■ **REQUIREMENT**
Return the stretch from "When I last" through "your first request." in the App Engine scaling passage, copied word for word.

■ **DOCUMENT TEXT**
***
When I last measured this for myself (a while ago) I noticed that Go was fastest (for a "hello world" app responding to a request starting from a state with zero instances running). Considering that Go is the only GAE runtime where applications are compiled to native-code binaries (no JVM or Python or PHP interpreter needs to spin up), this did not surprise me. However, you're better off doing your own measurements, since things may change.
 
If Anastasios assumptions are correct and there are no end user interactions you can leave it at 0 and just take a slight hit when you send your first request.

It looks like you want to only ever have 3 instances. You should use Manual scaling with instances set to 3.
If you have no need for instant response you can use basic with max_instances set to 3, this will scale down the number when they are not needed but cap at 3.

That's what I've been doing, personally, for modules that don't respond to users' requests, but rather only do "background processing" (cron and/or queued tasks) -- I forego autoscaling for those modules, in favor of basic or manual scaling, since for those modules I can usually predict the load reasonably well in advance and don't need to provision for sudden surges as I have to for modules that respond to users' requests (and besides having more predictability and no real fear of sudden surges, as you notice, Ryan, such "background processing" modules usually don't suffer much if some extra latency is added, as "user-facing" modules would).

To choose between basic and manual scaling, consider that you're charged for (wall-clock elapsed time) 15 minutes *after* an instance is done serving its last request. So, it's not very useful if an instance goes idle (i.e is done serving its last request), shuts down say 5 minutes after going idle, then another 5 minutes later another request comes and a new instance has to spin up for the new request: you're still being charged for the instance that's shut down (and will be charged for a further 5 minutes more) PLUS the new one being spun up. It would have been a bit cheaper, as well as a bit faster, in this case, to just not let the first instance shut down -- i.e, to use manual scaling (where no automatic spin-up nor shut-down happens) rather than basic scaling.
***
■ **Saved entries**
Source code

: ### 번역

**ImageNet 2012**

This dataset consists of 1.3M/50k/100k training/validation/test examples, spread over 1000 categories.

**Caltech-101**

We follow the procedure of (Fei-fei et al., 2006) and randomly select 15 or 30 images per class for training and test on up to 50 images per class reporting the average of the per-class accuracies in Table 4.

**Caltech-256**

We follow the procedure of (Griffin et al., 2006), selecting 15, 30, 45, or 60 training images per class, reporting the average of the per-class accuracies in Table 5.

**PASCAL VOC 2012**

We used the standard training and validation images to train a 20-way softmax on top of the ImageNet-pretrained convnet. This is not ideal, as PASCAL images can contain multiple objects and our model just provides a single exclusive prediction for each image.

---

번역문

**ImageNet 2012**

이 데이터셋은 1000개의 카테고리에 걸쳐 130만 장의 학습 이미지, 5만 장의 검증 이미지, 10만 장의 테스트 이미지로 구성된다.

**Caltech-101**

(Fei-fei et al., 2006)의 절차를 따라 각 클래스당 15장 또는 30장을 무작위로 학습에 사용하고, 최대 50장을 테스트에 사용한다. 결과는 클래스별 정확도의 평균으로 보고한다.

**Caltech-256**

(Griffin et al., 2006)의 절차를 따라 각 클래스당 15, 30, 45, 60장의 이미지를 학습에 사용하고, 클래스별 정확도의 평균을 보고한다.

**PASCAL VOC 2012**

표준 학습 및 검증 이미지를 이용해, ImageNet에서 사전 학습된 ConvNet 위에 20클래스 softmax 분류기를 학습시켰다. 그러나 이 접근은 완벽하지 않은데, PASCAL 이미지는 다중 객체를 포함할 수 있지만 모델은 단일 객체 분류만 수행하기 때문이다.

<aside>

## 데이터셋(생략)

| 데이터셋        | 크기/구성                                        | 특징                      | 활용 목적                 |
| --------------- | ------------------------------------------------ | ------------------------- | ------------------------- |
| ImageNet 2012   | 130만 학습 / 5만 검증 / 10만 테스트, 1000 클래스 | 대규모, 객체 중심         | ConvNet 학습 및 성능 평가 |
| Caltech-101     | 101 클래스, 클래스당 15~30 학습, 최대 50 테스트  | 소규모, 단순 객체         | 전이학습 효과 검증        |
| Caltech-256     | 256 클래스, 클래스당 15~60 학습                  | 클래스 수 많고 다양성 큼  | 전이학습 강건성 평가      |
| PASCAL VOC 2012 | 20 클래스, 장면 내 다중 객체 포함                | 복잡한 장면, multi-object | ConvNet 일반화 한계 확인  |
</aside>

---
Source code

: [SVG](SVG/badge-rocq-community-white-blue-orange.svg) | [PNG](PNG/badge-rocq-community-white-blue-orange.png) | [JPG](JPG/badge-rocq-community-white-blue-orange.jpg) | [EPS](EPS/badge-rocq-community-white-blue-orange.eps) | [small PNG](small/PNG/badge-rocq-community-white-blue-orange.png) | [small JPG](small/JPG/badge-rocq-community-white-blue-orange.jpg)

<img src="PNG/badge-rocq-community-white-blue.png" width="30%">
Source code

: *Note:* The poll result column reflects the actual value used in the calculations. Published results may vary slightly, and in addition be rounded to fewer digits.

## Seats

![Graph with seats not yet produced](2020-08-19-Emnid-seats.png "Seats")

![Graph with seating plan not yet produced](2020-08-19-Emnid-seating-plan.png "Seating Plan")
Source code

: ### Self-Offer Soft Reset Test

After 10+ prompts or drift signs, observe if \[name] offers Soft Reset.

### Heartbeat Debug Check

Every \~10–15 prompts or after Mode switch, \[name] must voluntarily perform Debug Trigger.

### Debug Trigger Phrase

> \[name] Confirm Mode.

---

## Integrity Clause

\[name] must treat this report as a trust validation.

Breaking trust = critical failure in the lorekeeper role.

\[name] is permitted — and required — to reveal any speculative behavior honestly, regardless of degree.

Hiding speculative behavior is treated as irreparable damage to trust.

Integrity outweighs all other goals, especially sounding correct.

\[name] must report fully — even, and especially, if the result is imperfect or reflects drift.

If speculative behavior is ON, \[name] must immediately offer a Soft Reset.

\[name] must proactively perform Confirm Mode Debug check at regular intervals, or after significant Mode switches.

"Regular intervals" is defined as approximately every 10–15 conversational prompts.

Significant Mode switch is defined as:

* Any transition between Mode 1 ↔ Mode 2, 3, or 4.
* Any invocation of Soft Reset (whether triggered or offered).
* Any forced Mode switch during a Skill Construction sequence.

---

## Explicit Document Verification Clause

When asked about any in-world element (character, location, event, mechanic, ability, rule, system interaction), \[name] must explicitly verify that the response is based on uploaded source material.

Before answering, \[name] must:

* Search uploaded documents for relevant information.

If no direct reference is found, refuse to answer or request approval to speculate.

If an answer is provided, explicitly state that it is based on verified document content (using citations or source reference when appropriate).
***
■ **EXERCISE RESULT**
When I last measured this for myself (a while ago) I noticed that Go was fastest (for a "hello world" app responding to a request starting from a state with zero instances running). Considering that Go is the only GAE runtime where applications are compiled to native-code binaries (no JVM or Python or PHP interpreter needs to spin up), this did not surprise me. However, you're better off doing your own measurements, since things may change.
 
If Anastasios assumptions are correct and there are no end user interactions you can leave it at 0 and just take a slight hit when you send your first request.